** BEGIN **
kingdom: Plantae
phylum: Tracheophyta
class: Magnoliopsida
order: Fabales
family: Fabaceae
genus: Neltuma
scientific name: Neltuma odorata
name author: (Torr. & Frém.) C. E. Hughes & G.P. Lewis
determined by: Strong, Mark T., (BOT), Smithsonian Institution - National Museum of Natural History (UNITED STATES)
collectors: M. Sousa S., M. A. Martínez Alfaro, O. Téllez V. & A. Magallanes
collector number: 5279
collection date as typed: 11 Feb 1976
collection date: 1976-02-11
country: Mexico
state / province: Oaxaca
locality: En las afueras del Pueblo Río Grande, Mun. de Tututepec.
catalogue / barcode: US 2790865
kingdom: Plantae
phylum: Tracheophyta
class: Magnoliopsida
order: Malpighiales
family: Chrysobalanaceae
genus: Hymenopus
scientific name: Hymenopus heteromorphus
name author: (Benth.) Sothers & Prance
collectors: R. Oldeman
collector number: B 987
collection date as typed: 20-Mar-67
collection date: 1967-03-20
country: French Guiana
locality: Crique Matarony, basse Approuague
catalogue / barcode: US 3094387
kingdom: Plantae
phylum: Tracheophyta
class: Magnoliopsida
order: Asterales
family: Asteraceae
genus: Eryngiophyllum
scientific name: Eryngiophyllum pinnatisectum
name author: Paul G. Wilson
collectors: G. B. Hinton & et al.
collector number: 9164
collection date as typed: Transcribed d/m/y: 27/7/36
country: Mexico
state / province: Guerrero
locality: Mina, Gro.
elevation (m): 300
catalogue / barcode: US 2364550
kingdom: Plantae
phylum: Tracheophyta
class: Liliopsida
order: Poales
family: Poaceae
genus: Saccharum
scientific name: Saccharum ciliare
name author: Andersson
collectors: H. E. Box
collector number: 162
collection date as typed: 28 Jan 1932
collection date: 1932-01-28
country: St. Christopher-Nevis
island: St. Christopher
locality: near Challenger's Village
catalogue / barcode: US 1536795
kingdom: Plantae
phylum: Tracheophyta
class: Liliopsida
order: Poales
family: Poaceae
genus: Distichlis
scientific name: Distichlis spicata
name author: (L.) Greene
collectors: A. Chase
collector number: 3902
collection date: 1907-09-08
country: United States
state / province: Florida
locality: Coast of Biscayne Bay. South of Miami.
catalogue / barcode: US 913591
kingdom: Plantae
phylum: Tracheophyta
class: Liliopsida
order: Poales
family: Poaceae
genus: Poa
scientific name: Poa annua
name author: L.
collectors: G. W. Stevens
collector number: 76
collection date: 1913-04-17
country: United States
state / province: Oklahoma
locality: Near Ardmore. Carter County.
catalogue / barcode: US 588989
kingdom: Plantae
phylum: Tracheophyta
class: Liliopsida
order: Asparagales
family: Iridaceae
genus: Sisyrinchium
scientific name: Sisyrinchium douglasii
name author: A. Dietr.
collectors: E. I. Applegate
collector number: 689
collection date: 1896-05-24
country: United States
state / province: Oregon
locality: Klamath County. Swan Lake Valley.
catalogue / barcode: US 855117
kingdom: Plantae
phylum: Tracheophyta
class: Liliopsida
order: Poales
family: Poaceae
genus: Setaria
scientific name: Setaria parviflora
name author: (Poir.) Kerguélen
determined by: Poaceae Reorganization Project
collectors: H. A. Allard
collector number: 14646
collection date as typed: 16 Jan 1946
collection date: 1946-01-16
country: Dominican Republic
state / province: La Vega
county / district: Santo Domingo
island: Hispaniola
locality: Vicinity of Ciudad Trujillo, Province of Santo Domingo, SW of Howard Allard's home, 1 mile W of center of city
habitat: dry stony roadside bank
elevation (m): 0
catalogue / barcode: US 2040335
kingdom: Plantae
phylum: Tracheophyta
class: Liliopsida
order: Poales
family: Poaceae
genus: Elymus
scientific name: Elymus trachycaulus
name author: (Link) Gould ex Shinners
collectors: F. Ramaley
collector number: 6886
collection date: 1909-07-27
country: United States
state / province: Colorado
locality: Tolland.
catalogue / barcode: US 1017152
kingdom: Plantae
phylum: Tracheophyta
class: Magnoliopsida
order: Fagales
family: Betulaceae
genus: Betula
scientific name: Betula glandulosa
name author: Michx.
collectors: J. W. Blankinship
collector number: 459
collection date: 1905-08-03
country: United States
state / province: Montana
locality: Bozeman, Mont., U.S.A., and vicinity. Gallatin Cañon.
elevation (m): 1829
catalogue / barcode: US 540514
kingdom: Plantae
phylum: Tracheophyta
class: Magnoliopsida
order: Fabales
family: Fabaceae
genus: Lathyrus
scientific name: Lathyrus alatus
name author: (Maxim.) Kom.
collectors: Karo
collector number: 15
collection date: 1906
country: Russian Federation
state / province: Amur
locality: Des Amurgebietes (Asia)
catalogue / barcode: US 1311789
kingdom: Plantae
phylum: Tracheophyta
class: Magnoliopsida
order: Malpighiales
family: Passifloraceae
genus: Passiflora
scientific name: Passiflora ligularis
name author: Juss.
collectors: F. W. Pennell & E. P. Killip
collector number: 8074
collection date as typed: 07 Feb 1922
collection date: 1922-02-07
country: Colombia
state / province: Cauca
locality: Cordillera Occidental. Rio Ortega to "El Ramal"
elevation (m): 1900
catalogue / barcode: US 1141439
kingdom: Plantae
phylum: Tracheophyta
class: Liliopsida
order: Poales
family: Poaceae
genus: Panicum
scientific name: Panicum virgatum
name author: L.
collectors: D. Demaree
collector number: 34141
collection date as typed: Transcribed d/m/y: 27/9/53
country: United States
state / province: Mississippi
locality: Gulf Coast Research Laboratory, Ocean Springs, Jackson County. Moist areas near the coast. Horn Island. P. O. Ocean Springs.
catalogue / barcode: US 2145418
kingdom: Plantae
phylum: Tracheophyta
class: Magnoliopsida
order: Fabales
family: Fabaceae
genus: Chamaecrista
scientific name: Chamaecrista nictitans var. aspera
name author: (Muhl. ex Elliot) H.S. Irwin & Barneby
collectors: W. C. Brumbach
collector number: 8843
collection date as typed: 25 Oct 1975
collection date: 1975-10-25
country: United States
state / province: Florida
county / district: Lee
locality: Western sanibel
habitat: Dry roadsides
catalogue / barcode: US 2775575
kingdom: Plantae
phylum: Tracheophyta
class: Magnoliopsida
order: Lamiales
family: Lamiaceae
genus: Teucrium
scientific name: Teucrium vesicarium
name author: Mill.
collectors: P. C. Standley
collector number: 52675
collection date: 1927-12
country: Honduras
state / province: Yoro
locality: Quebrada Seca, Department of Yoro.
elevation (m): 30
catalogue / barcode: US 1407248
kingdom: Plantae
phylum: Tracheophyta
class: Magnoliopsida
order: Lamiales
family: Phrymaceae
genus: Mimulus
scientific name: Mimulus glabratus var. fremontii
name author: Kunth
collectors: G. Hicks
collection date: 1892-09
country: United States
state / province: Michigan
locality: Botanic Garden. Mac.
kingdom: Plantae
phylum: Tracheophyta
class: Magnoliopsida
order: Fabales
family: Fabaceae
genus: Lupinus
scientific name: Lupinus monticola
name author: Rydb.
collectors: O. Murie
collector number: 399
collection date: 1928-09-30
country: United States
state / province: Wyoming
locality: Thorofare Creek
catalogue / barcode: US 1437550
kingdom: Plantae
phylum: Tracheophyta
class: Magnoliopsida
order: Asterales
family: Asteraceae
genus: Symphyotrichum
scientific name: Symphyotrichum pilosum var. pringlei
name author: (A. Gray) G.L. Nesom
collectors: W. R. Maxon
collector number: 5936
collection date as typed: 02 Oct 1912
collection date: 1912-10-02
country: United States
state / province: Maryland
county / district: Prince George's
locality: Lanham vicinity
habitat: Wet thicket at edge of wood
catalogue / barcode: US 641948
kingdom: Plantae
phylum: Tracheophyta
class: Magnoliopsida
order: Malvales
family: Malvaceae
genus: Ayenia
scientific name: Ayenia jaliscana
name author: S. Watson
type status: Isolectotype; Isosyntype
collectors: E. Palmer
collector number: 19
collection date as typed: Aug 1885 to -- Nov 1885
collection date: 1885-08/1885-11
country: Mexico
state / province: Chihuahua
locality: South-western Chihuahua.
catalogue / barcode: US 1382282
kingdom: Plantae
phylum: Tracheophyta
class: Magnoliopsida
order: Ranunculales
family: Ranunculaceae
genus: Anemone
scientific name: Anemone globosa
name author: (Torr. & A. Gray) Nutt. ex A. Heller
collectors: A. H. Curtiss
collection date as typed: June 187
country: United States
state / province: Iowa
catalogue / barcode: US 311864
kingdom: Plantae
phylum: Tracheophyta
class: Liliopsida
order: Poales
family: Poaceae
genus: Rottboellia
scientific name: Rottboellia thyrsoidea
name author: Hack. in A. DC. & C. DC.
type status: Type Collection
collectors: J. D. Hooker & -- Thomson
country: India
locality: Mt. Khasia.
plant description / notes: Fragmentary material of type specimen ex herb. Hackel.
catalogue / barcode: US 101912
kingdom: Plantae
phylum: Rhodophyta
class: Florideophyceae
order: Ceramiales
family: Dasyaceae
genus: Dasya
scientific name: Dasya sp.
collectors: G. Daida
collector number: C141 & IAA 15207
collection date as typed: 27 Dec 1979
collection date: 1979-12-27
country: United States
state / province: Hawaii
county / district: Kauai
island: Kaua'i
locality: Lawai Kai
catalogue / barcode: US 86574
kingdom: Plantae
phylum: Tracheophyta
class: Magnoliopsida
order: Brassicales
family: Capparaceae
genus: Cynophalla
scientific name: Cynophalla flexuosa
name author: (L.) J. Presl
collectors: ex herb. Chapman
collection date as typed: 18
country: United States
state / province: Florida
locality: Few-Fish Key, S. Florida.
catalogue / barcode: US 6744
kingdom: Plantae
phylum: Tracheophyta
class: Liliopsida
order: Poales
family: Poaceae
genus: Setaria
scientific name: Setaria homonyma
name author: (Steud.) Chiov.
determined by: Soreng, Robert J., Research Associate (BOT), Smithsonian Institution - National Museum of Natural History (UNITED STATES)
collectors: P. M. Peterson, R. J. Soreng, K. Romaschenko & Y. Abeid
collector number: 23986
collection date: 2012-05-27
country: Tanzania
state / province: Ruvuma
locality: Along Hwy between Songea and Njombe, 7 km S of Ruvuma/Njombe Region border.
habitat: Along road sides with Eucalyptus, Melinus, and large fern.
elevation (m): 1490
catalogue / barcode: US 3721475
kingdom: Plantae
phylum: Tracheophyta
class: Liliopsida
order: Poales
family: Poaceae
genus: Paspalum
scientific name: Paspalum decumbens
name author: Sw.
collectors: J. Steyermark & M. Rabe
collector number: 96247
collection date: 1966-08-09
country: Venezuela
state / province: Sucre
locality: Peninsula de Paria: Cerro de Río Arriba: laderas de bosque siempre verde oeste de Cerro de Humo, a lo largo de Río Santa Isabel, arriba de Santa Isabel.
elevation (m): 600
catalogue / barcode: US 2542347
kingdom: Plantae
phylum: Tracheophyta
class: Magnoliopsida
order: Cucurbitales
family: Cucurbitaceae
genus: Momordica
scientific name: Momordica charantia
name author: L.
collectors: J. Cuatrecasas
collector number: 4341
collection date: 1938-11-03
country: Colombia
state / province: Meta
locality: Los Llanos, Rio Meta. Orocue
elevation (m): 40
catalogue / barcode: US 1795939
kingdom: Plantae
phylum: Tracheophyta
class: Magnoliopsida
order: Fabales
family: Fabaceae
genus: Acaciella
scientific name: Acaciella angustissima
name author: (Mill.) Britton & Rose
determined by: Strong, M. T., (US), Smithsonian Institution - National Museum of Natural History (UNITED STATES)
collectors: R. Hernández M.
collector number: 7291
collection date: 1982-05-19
** END **
→ **YOUR GOAL**
Please recast everything from the top of the listing down to the line containing "country: French Guiana" as a two-column CSV headed field and value, one row per line. Put each field name and its value in a single quoted field, with any line breaks turned into spaces.

→ **SOLVED PROBLEM**
field,value
"kingdom:","Plantae"
"phylum:","Tracheophyta"
"class:","Magnoliopsida"
"order:","Fabales"
"family:","Fabaceae"
"genus:","Neltuma"
"scientific name:","Neltuma odorata"
"name author:","(Torr. & Frém.) C. E. Hughes & G.P. Lewis"
"determined by:","Strong, Mark T., (BOT), Smithsonian Institution - National Museum of Natural History (UNITED STATES)"
"collectors:","M. Sousa S., M. A. Martínez Alfaro, O. Téllez V. & A. Magallanes"
"collector number:","5279"
"collection date as typed:","11 Feb 1976"
"collection date:","1976-02-11"
"country:","Mexico"
"state / province:","Oaxaca"
"locality:","En las afueras del Pueblo Río Grande, Mun. de Tututepec."
"catalogue / barcode:","US 2790865"
"kingdom:","Plantae"
"phylum:","Tracheophyta"
"class:","Magnoliopsida"
"order:","Malpighiales"
"family:","Chrysobalanaceae"
"genus:","Hymenopus"
"scientific name:","Hymenopus heteromorphus"
"name author:","(Benth.) Sothers & Prance"
"collectors:","R. Oldeman"
"collector number:","B 987"
"collection date as typed:","20-Mar-67"
"collection date:","1967-03-20"
"country:","French Guiana"